The most accurate numerical method is to let the integrator decide for the best step sizes. Then you get the optimal solution between the accuracy through small step sizes and reducing the accumulated rounding errors by a small number of steps.
If you need the output of the trajectory to certain time points an interpolation after the integration is a good strategy. I did not take a look into the code of ODE45 for a long time now, but many other professional integrators do not modify the step size of the integration to meet requested time points for the output, but they re-use the calculated trajectory and the intermediate results from the Runge-Kutta steps for an interpolation.
This means, that your point 3. ist the best choice. To increase the accuracy, reduce the tolerances.

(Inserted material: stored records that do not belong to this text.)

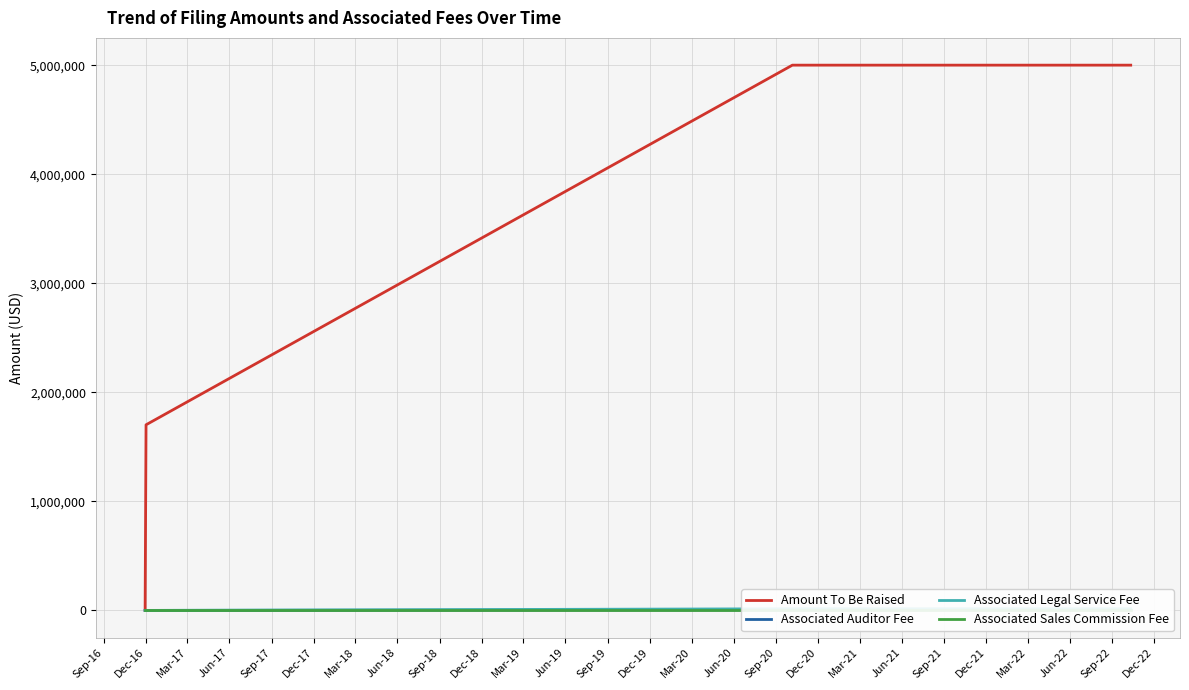

The value of Associated Sales Commission Fee at Jun-17 is 0. True or false?

True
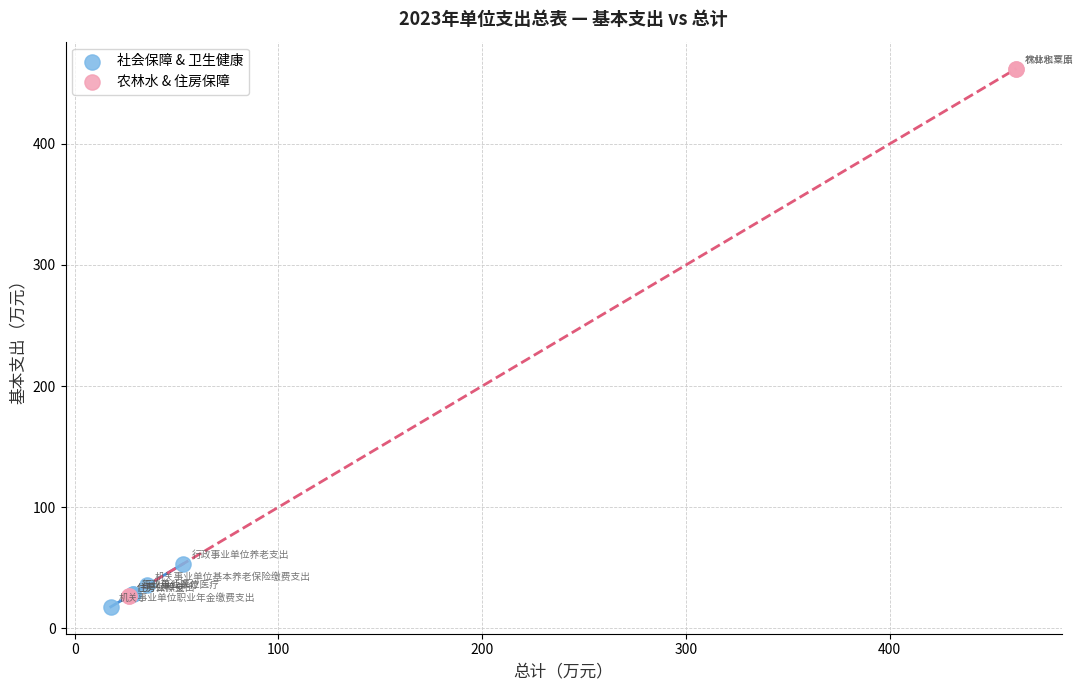

Which series contains the highest Y value?

农林水 & 住房保障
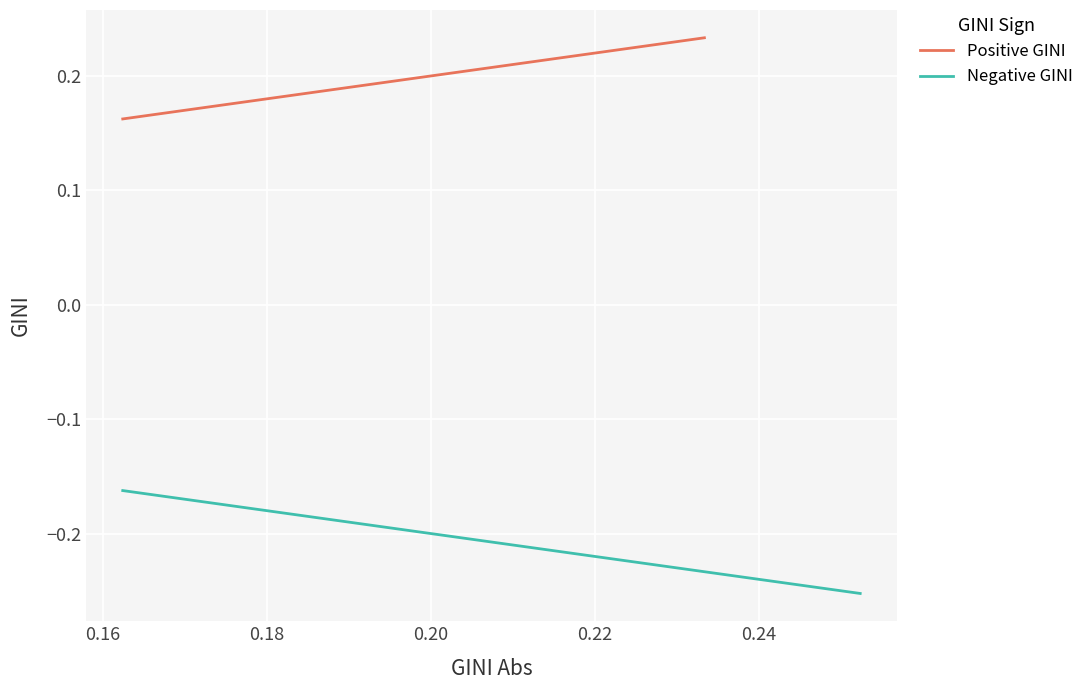

Which has a higher value, 0.18 or 0.16?

0.18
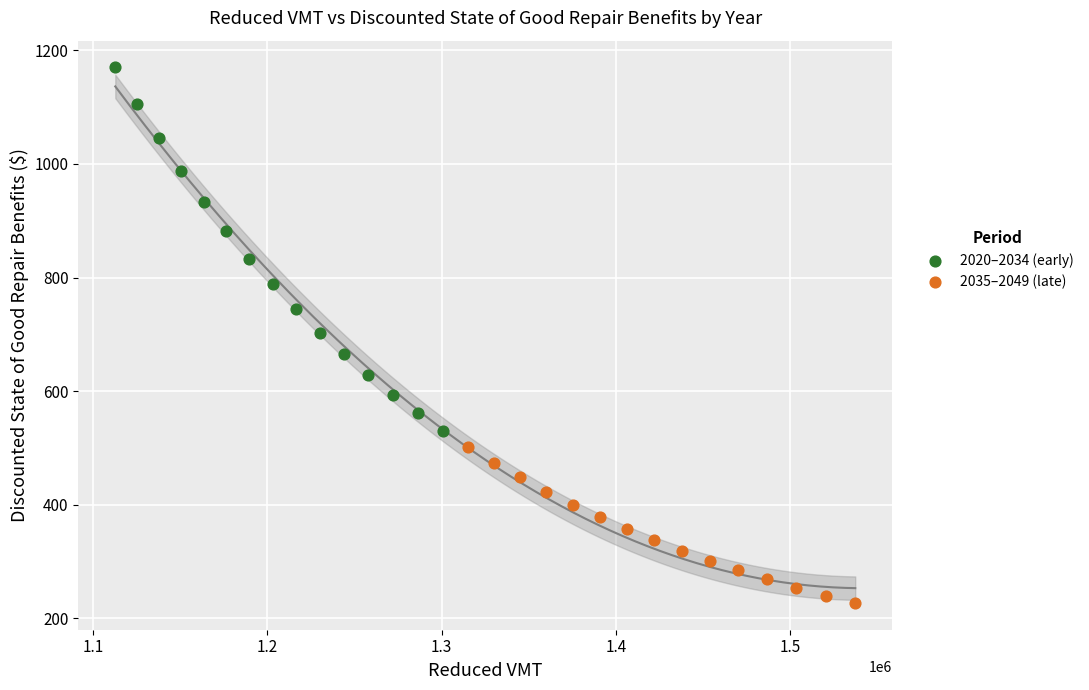

Which series reaches the maximum Y coordinate?

2020–2034 (early)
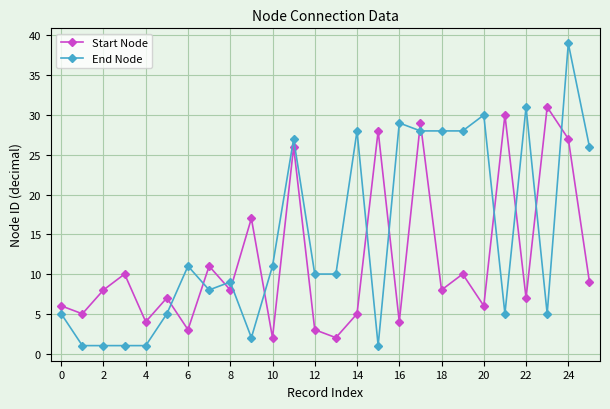

What is the maximum value shown in the chart?

39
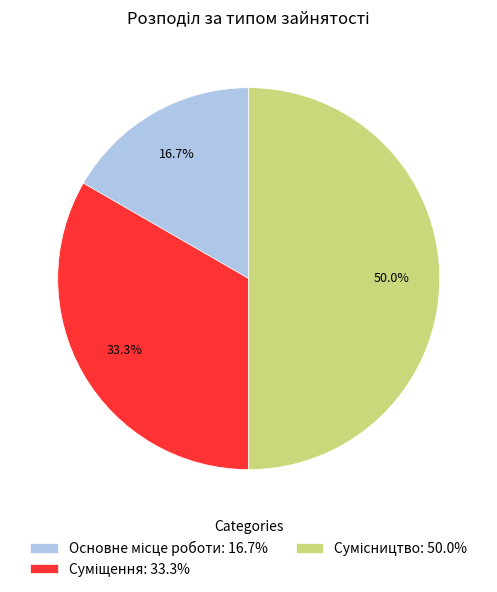

Does Основне місце роботи account for over 50% of the chart?

No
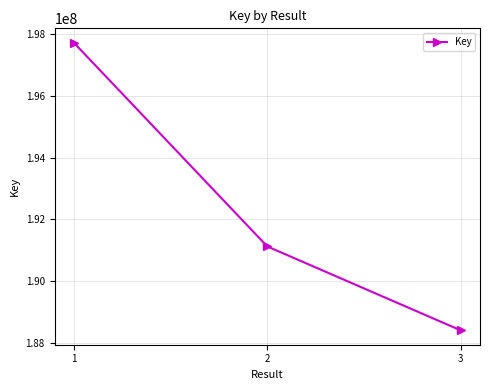

What is the sum of the values at 2 and 3?

379510838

Another approach would be define a tspan to obatin the trajectories to defined time points, and to remove the event times afterwards:
y0 = 0;
tspan0 = 1:1:10;
t0 = 1;
ready = false;
Opt = odeset('event', ???);
tAll = [];
yAll = [];
while ~ready
tspan = [t0, tspan0(tspan0 > t0)];
[t, y] = ode45(@fcn, tspan, y0, Opt);
tAll = cat(1, tAll, t);
yAll = cat(1, yAll, y);
ready = (t(end) == tspan0(end));
if ~ready
y0 = y(end, :);
t0 = t(end);
end
end
Jitter = ~ismembertol(tAll, tspan0);
tAll(Jitter) = [];
yAll(Jitter, :) = [];
So crop tspan in each iteration and remove the irregular time points introduced by the event functions afterwards.